I also spoke with former Afro publisher Jake Oliver. Founded in 1892, I grew up in the Afro family as a paperboy. It wasn’t until decades later that I came to fully appreciate that history alone. You see, the Afro has a long tradition here on the East Coast and in many parts of the South. The paper was regional and its impact was very strong. So too was the paperboy’s role in all of this. A few years back, the Afro called all of the surviving paperboys – and papergirls (I had no idea) together down at the Reginald F. Lewis Museum for a reunion event. I learned so much and met so many incredible people whom were also positively impacted by their experiences at the historic Afro American newspaper. It was a phenomenal experience as there was so much information to soak up – all in one place. It was beautiful.

Oliver, when asked about JPC, replied, “It’s sad to see JPC, which has been an institution in our community, close. Today’s environment is very challenging to most traditional media.” He added, “A transition is being forced upon historic print newspapers and the print business in general.”

Oliver, under whose leadership the Afro’s social media outlets including Facebook grew to nearly three-quarters of a million followers (a stellar accomplishment), has encouraged his mentees to embrace social media from its onset. He spoke about the early days of the digital evolution when he and his cousin, the late Arthur Murphy, were dabbled in DOS. He said to see how the internet has evolved is nothing short of fascinating.

“The demise of JPC is one more example of how difficult times are. We have to adjust to these changes. We can’t do business the old way because that doesn’t provide the answers to survival. Publishing giants have yet to master this new age.”

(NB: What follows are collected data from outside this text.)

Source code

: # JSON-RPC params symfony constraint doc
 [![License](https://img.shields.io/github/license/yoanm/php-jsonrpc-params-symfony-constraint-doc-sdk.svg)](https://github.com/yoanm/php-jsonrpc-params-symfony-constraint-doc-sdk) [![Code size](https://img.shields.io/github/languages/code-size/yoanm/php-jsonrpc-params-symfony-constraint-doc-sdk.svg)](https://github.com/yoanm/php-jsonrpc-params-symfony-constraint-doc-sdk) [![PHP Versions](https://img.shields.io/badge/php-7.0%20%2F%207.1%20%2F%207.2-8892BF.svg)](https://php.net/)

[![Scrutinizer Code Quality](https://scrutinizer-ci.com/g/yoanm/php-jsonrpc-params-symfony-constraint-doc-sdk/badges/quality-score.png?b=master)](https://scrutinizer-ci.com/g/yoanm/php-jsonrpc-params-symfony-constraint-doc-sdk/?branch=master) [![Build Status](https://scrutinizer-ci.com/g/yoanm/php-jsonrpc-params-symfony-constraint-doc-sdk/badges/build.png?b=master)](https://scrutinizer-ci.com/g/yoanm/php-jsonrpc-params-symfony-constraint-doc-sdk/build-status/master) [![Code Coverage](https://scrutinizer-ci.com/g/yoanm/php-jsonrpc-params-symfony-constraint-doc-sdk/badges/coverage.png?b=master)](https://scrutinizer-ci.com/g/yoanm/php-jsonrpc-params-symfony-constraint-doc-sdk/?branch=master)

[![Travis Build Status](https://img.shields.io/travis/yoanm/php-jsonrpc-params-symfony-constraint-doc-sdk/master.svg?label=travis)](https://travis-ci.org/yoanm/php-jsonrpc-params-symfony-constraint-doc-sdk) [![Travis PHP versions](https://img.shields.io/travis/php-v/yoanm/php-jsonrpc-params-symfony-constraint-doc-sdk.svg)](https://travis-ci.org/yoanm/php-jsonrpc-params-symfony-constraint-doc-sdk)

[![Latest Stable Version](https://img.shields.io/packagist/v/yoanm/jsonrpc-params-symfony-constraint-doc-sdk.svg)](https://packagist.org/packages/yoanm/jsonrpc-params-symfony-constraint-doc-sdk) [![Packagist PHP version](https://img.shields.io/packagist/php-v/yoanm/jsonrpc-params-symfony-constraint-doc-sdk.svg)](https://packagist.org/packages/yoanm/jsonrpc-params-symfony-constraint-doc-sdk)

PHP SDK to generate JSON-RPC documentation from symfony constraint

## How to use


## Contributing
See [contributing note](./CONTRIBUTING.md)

Oliver went on to reflect on the JPC founder: “I recall how we were celebrated John H. Johnson back in the early 90s. We had an event at the Baltimore Civic Center to recognize his achievements … I also remember recognizing Mr. Johnson’s achievements during my term as president of the National Newspaper Publishers (NNPA) at one of our conventions in Chicago. He and I had a long conversation about how things were in the newspaper business. Even then, there were changes occurring that no one could fully understand.”

When asked his advice to emerging Black journalists, he said, “Keep your eyes open, respect the history, and write the facts. Your number one job is to provide the facts that help explain the significance of what you are telling readers.”

He also said to young writers, “Try not to prejudge in your reporting.  If such becomes too difficult,  write an editorial column, instead, to express your personal opinion.

His point: “There is a difference between an editorial and an article.”

Another point he made, though, is that in this new digital world, the lines are more blurred. “It’s still to be debated. My advice is, based on being truthful to your craft, write the facts, and investigate them thoroughly so that readers can make accurate decisions based on what you shared with them.”

As Oliver reflected, he said, “Newsstands are becoming rarer and rarer. It’s just sad to see this uncertain evolution of the print publication environment. Jet and Ebony gave us a perspective and a very entertaining picture of various levels of our community. It is being missed. You could pick up Ebony and see what Dorothy Dandridge’s house looked like and say, ‘We can do that, too!’ And the pinups in the middle of Jet Magazine – were all a part of growing up. It’s just a sad time, but that’s an element of evolution. You can never expect things to stay the way they were. We ask, what is progress? The truth of the matter is that you are going to have to change. We just have to strive harder to understand what those changes are.”